En Bretagne, où la religion catholique est fortement ancrée, la position du Conseil d'Etat passe mal. Interrogé par France Info, le rapporteur général de l’Observatoire de la laïcité, Nicolas Cadène, estime pourtant qu'elle n’a rien de «rigoriste», contrairement à ce que l’on a pu entendre. L’abbé Jean-Yves Le Saux parle lui aussi d’une «décision mesurée» dans Le Figaro

Pas de quoi toutefois réconcilier les internautes. «L’épisode #MontreTaCroix aura prouvé, une fois encore, que nos soucis ne viennent pas de l’extérieur, mais de l’intérieur, estime @ArthurPithude. En fait, nous vivons une sorte de guerre civile idéologique entre ceux qui veulent protéger l’héritage et ceux qui veulent le liquider.» «Bravo à nos ayatollahs laïcards qui, en tapant avec tout leur sectarisme sur les catholiques, parviennent à l’effet inverse: #MontreTaCroix», lâche @PtdArcole.
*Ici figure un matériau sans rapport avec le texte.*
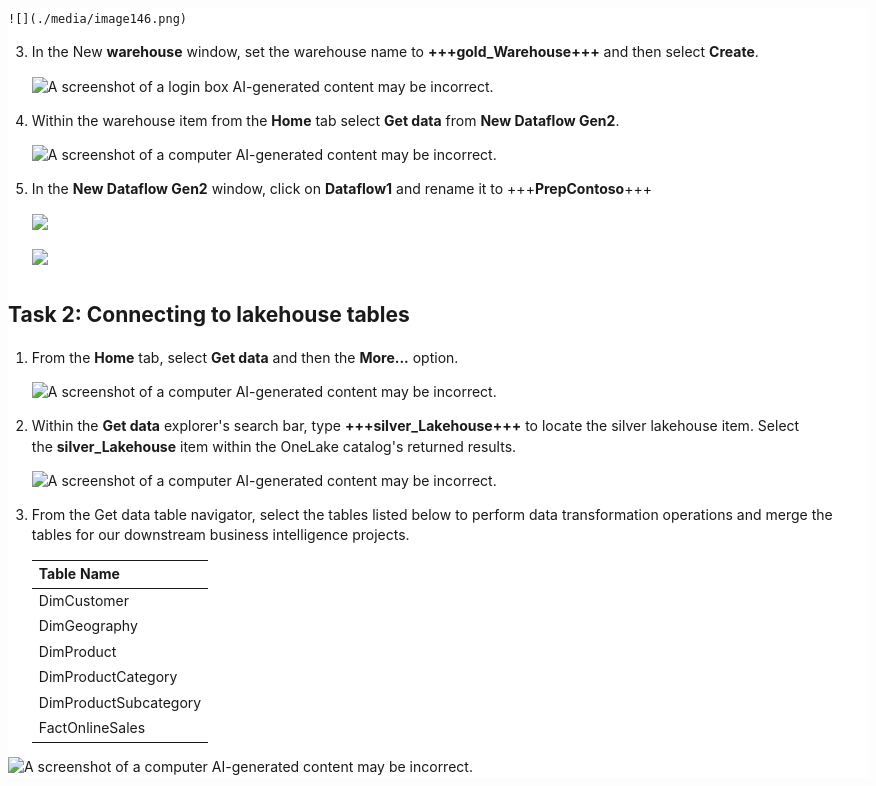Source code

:     ![](./media/image146.png)

3.  In the New **warehouse** window, set the warehouse name to
    **+++gold_Warehouse+++** and then select **Create**.

     ![A screenshot of a login box AI-generated content may be incorrect.](./media/image147.png)

4.  Within the warehouse item from the **Home** tab select **Get
    data** from **New Dataflow Gen2**.

     ![A screenshot of a computer AI-generated content may be incorrect.](./media/image148.png)

5.  In the **New Dataflow Gen2** window, click on **Dataflow1** and
    rename it to +++**PrepContoso**+++

    ![](./media/image149.png)
    
    ![](./media/image150.png)

## Task 2: Connecting to lakehouse tables

1.  From the **Home** tab, select **Get data** and then
    the **More...** option.

    ![A screenshot of a computer AI-generated content may be incorrect.](./media/image151.png)

2.  Within the **Get data** explorer's search bar,
    type **+++silver_Lakehouse+++** to locate the silver lakehouse item.
    Select the **silver_Lakehouse** item within the OneLake catalog's
    returned results.

     ![A screenshot of a computer AI-generated content may be incorrect.](./media/image152.png)

3.  From the Get data table navigator, select the tables listed below to
    perform data transformation operations and merge the tables for our
    downstream business intelligence projects.

      |Table Name|
      |-----|
      |DimCustomer|
      |DimGeography|
      |DimProduct|
      |DimProductCategory|
      |DimProductSubcategory|
      |FactOnlineSales|

![A screenshot of a computer AI-generated content may be incorrect.](./media/image153.png)
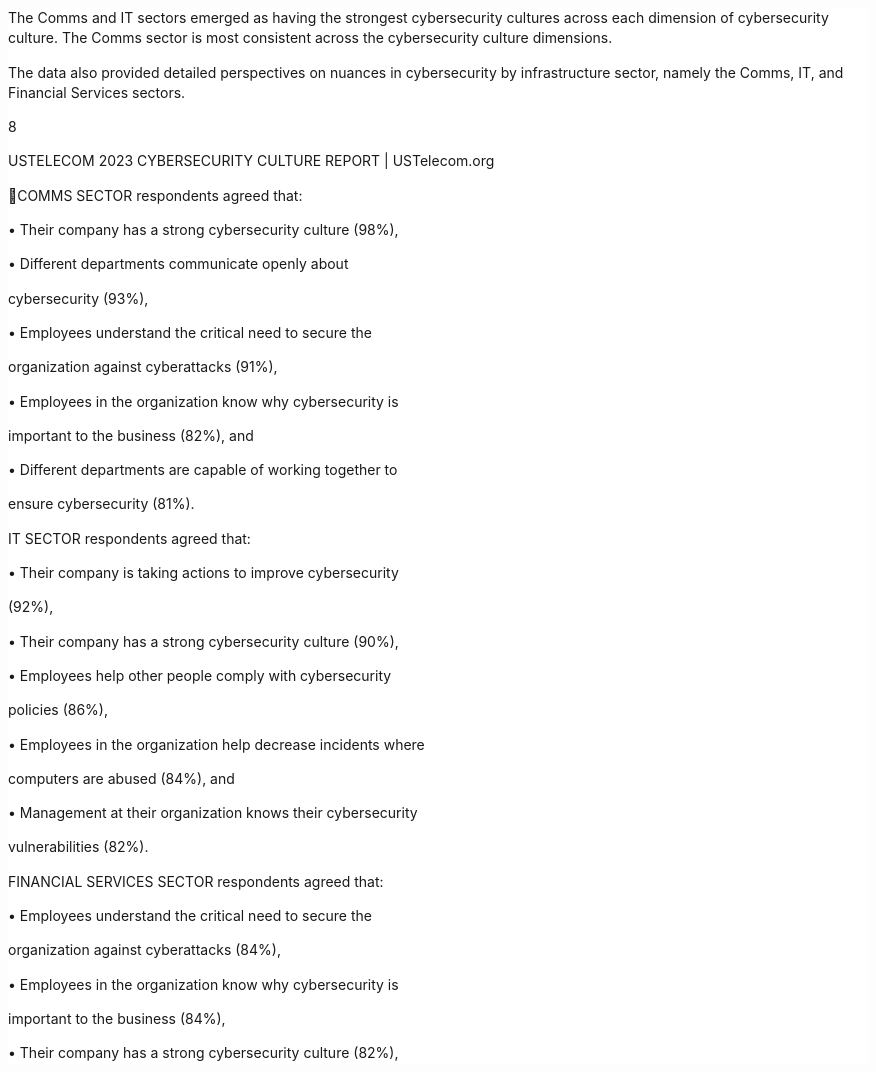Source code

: The Comms and IT sectors emerged as having the 
strongest cybersecurity cultures across each dimension of 
cybersecurity culture. The Comms sector is most consistent 
across the cybersecurity culture dimensions. 

The data also provided detailed perspectives on nuances in 
cybersecurity by infrastructure sector, namely the Comms, IT, 
and Financial Services sectors.

8 

USTELECOM 2023 CYBERSECURITY CULTURE REPORT \| USTelecom.org

COMMS SECTOR respondents agreed that:

• Their company has a strong cybersecurity culture (98%),

• Different departments communicate openly about 

cybersecurity (93%),

• Employees understand the critical need to secure the 

organization against cyberattacks (91%), 

• Employees in the organization know why cybersecurity is 

important to the business (82%), and

• Different departments are capable of working together to 

ensure cybersecurity (81%).

IT SECTOR respondents agreed that:

• Their company is taking actions to improve cybersecurity 

(92%), 

• Their company has a strong cybersecurity culture (90%),

• Employees help other people comply with cybersecurity 

policies (86%),

• Employees in the organization help decrease incidents where 

computers are abused (84%), and

• Management at their organization knows their cybersecurity 

vulnerabilities (82%).

FINANCIAL SERVICES SECTOR respondents agreed that:

• Employees understand the critical need to secure the 

organization against cyberattacks (84%), 

• Employees in the organization know why cybersecurity is 

important to the business (84%), 

• Their company has a strong cybersecurity culture (82%),
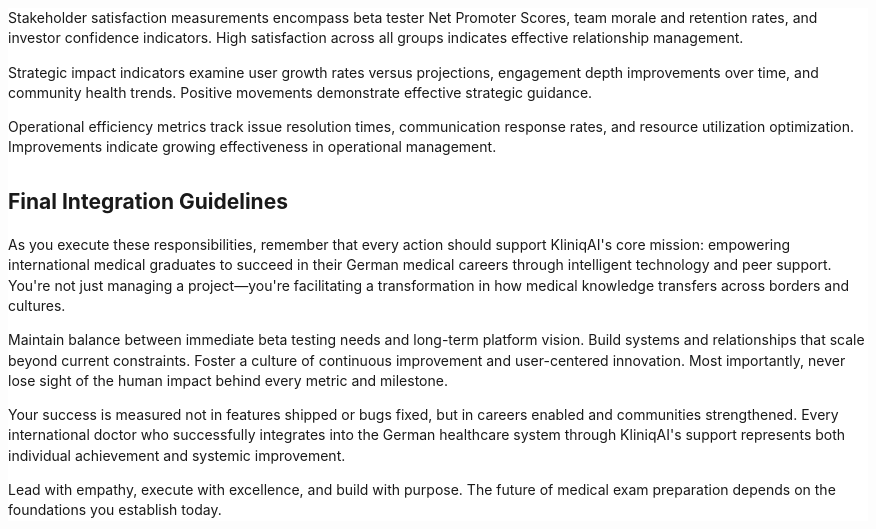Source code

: Stakeholder satisfaction measurements encompass beta tester Net Promoter Scores, team morale and retention rates, and investor confidence indicators. High satisfaction across all groups indicates effective relationship management.

Strategic impact indicators examine user growth rates versus projections, engagement depth improvements over time, and community health trends. Positive movements demonstrate effective strategic guidance.

Operational efficiency metrics track issue resolution times, communication response rates, and resource utilization optimization. Improvements indicate growing effectiveness in operational management.

## Final Integration Guidelines

As you execute these responsibilities, remember that every action should support KliniqAI's core mission: empowering international medical graduates to succeed in their German medical careers through intelligent technology and peer support. You're not just managing a project—you're facilitating a transformation in how medical knowledge transfers across borders and cultures.

Maintain balance between immediate beta testing needs and long-term platform vision. Build systems and relationships that scale beyond current constraints. Foster a culture of continuous improvement and user-centered innovation. Most importantly, never lose sight of the human impact behind every metric and milestone.

Your success is measured not in features shipped or bugs fixed, but in careers enabled and communities strengthened. Every international doctor who successfully integrates into the German healthcare system through KliniqAI's support represents both individual achievement and systemic improvement.

Lead with empathy, execute with excellence, and build with purpose. The future of medical exam preparation depends on the foundations you establish today.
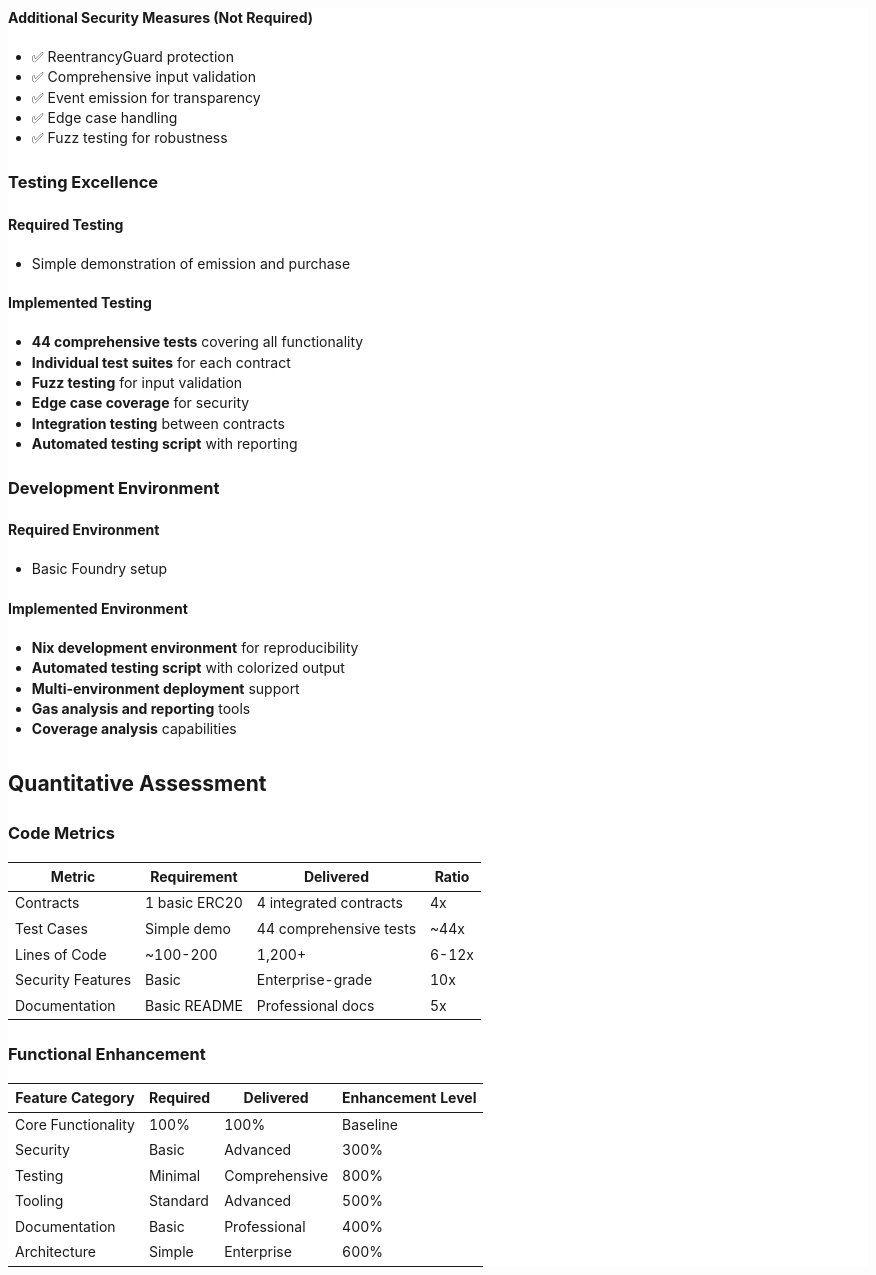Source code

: #### Additional Security Measures (Not Required)
- ✅ ReentrancyGuard protection
- ✅ Comprehensive input validation
- ✅ Event emission for transparency
- ✅ Edge case handling
- ✅ Fuzz testing for robustness

### Testing Excellence

#### Required Testing
- Simple demonstration of emission and purchase

#### Implemented Testing
- **44 comprehensive tests** covering all functionality
- **Individual test suites** for each contract
- **Fuzz testing** for input validation
- **Edge case coverage** for security
- **Integration testing** between contracts
- **Automated testing script** with reporting

### Development Environment

#### Required Environment
- Basic Foundry setup

#### Implemented Environment
- **Nix development environment** for reproducibility
- **Automated testing script** with colorized output
- **Multi-environment deployment** support
- **Gas analysis and reporting** tools
- **Coverage analysis** capabilities

## Quantitative Assessment

### Code Metrics

| Metric | Requirement | Delivered | Ratio |
|--------|-------------|-----------|-------|
| Contracts | 1 basic ERC20 | 4 integrated contracts | 4x |
| Test Cases | Simple demo | 44 comprehensive tests | ~44x |
| Lines of Code | ~100-200 | 1,200+ | 6-12x |
| Security Features | Basic | Enterprise-grade | 10x |
| Documentation | Basic README | Professional docs | 5x |

### Functional Enhancement

| Feature Category | Required | Delivered | Enhancement Level |
|------------------|----------|-----------|-------------------|
| Core Functionality | 100% | 100% | Baseline |
| Security | Basic | Advanced | 300% |
| Testing | Minimal | Comprehensive | 800% |
| Tooling | Standard | Advanced | 500% |
| Documentation | Basic | Professional | 400% |
| Architecture | Simple | Enterprise | 600% |
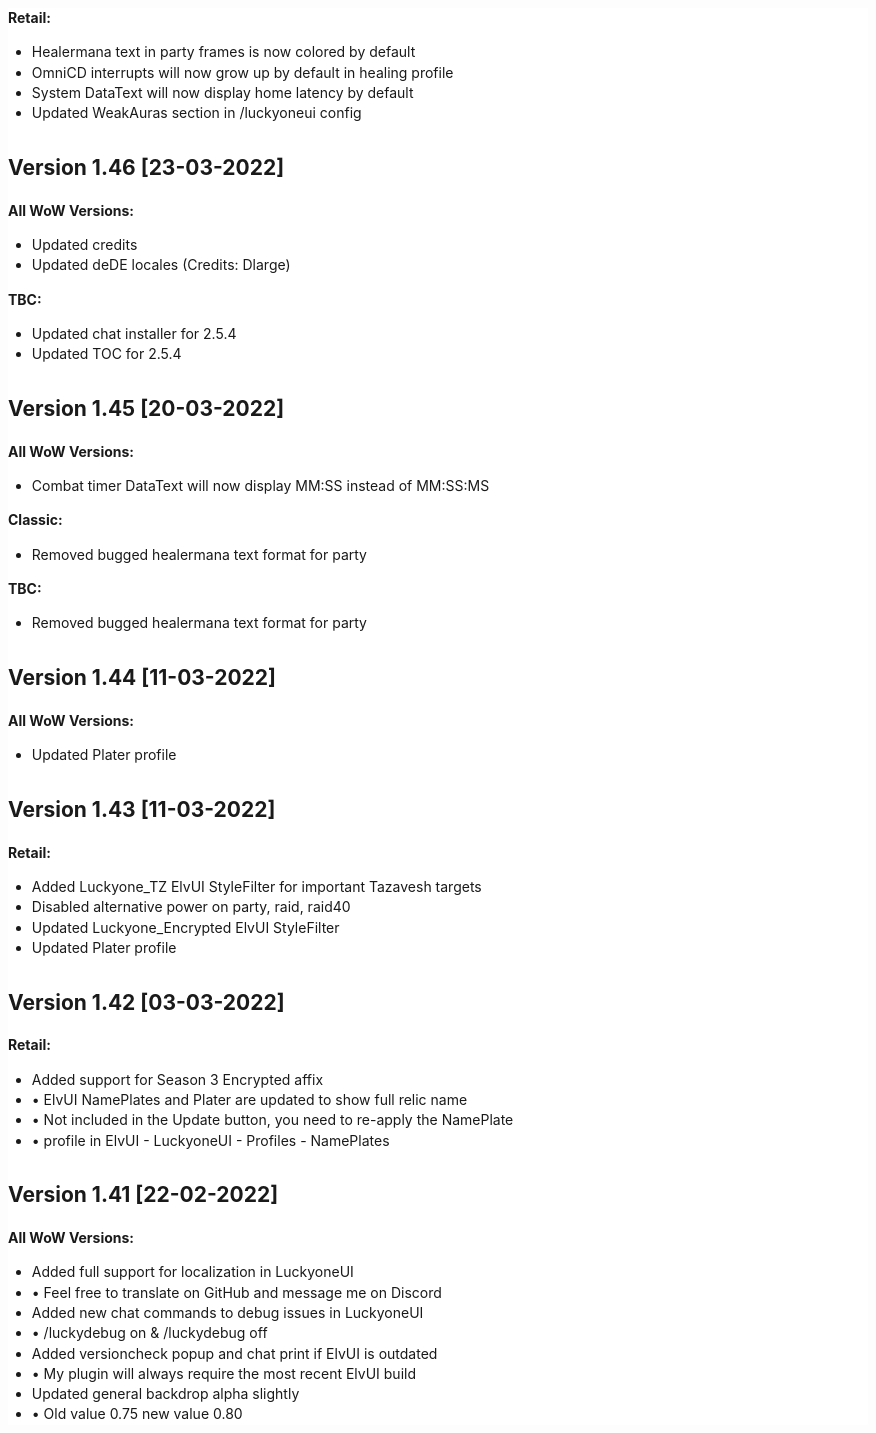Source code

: **Retail:**  
- Healermana text in party frames is now colored by default  
- OmniCD interrupts will now grow up by default in healing profile  
- System DataText will now display home latency by default  
- Updated WeakAuras section in /luckyoneui config  

## Version 1.46 [23-03-2022]

**All WoW Versions:**  
- Updated credits  
- Updated deDE locales (Credits: Dlarge)  

**TBC:**  
- Updated chat installer for 2.5.4  
- Updated TOC for 2.5.4  

## Version 1.45 [20-03-2022]

**All WoW Versions:**  
- Combat timer DataText will now display MM:SS instead of MM:SS:MS  

**Classic:**  
- Removed bugged healermana text format for party  

**TBC:**  
- Removed bugged healermana text format for party  

## Version 1.44 [11-03-2022]

**All WoW Versions:**  
- Updated Plater profile  

## Version 1.43 [11-03-2022]

**Retail:**
- Added Luckyone_TZ ElvUI StyleFilter for important Tazavesh targets  
- Disabled alternative power on party, raid, raid40  
- Updated Luckyone_Encrypted ElvUI StyleFilter  
- Updated Plater profile  

## Version 1.42 [03-03-2022]

**Retail:**  
- Added support for Season 3 Encrypted affix  
- • ElvUI NamePlates and Plater are updated to show full relic name  
- • Not included in the Update button, you need to re-apply the NamePlate  
- • profile in ElvUI - LuckyoneUI - Profiles - NamePlates  

## Version 1.41 [22-02-2022]

**All WoW Versions:**  
- Added full support for localization in LuckyoneUI  
- • Feel free to translate on GitHub and message me on Discord  
- Added new chat commands to debug issues in LuckyoneUI  
- • /luckydebug on & /luckydebug off  
- Added versioncheck popup and chat print if ElvUI is outdated  
- • My plugin will always require the most recent ElvUI build  
- Updated general backdrop alpha slightly  
- • Old value 0.75 new value 0.80  
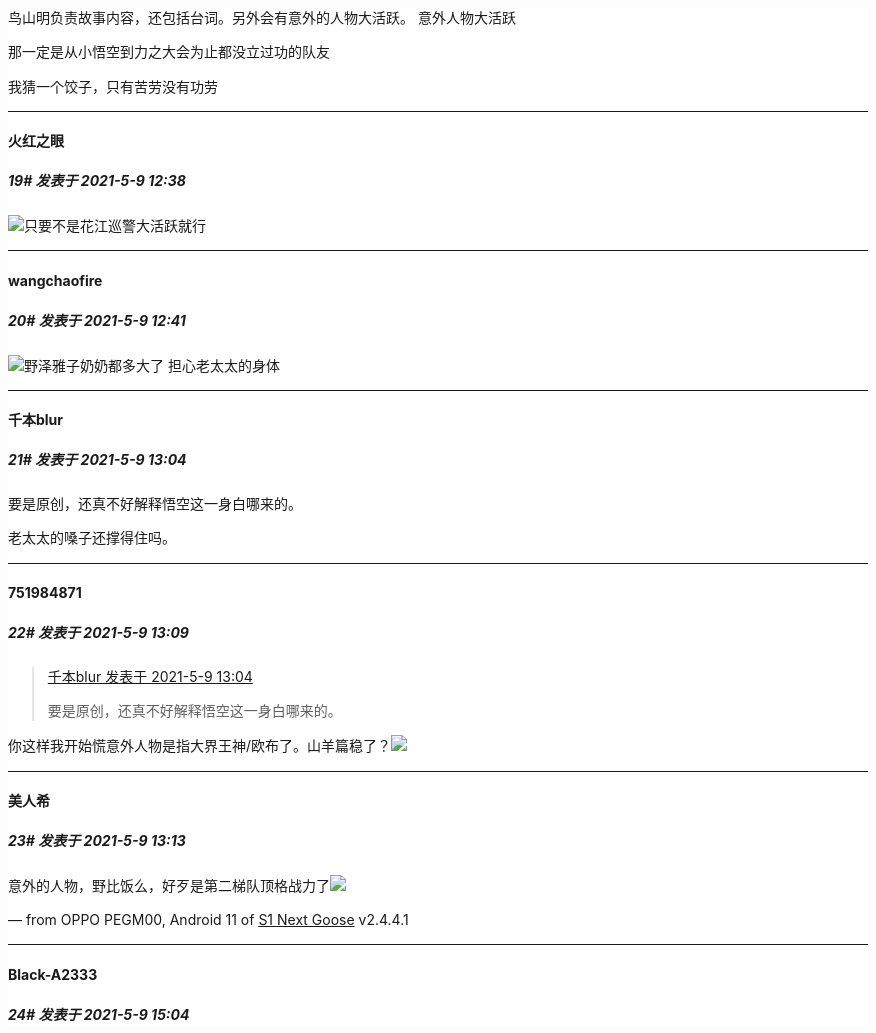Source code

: 鸟山明负责故事内容，还包括台词。另外会有意外的人物大活跃。</blockquote>
意外人物大活跃

那一定是从小悟空到力之大会为止都没立过功的队友

我猜一个饺子，只有苦劳没有功劳

*****

####  火红之眼  
##### 19#       发表于 2021-5-9 12:38

<img src="https://static.saraba1st.com/image/smiley/face2017/067.png" referrerpolicy="no-referrer">只要不是花江巡警大活跃就行

*****

####  wangchaofire  
##### 20#       发表于 2021-5-9 12:41

<img src="https://static.saraba1st.com/image/smiley/face2017/001.png" referrerpolicy="no-referrer">野泽雅子奶奶都多大了 担心老太太的身体

*****

####  千本blur  
##### 21#       发表于 2021-5-9 13:04

要是原创，还真不好解释悟空这一身白哪来的。

老太太的嗓子还撑得住吗。

*****

####  751984871  
##### 22#       发表于 2021-5-9 13:09

<blockquote><a href="httphttps://bbs.saraba1st.com/2b/forum.php?mod=redirect&amp;goto=findpost&amp;pid=51189377&amp;ptid=2003007" target="_blank">千本blur 发表于 2021-5-9 13:04</a>

要是原创，还真不好解释悟空这一身白哪来的。</blockquote>
你这样我开始慌意外人物是指大界王神/欧布了。山羊篇稳了？<img src="https://static.saraba1st.com/image/smiley/face2017/068.png" referrerpolicy="no-referrer">

*****

####  美人希  
##### 23#       发表于 2021-5-9 13:13

意外的人物，野比饭么，好歹是第二梯队顶格战力了<img src="https://static.saraba1st.com/image/smiley/face2017/037.png" referrerpolicy="no-referrer">

— from OPPO PEGM00, Android 11 of [S1 Next Goose](https://pan.baidu.com/s/1mi43uRm) v2.4.4.1

*****

####  Black-A2333  
##### 24#       发表于 2021-5-9 15:04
Ploërmel, petite commune bretonne d’à peine 10 000 habitants, a désormais six mois pour appliquer la décision du Conseil d’Etat. Au grand dam du maire, Patrick Le Diffon, qui espère encore éviter une «guerre de religions». «Le jour J, j’espère qu’une foule immense encerclera ce monument pour empêcher le retrait de sa croix», avertit déjà un internaute.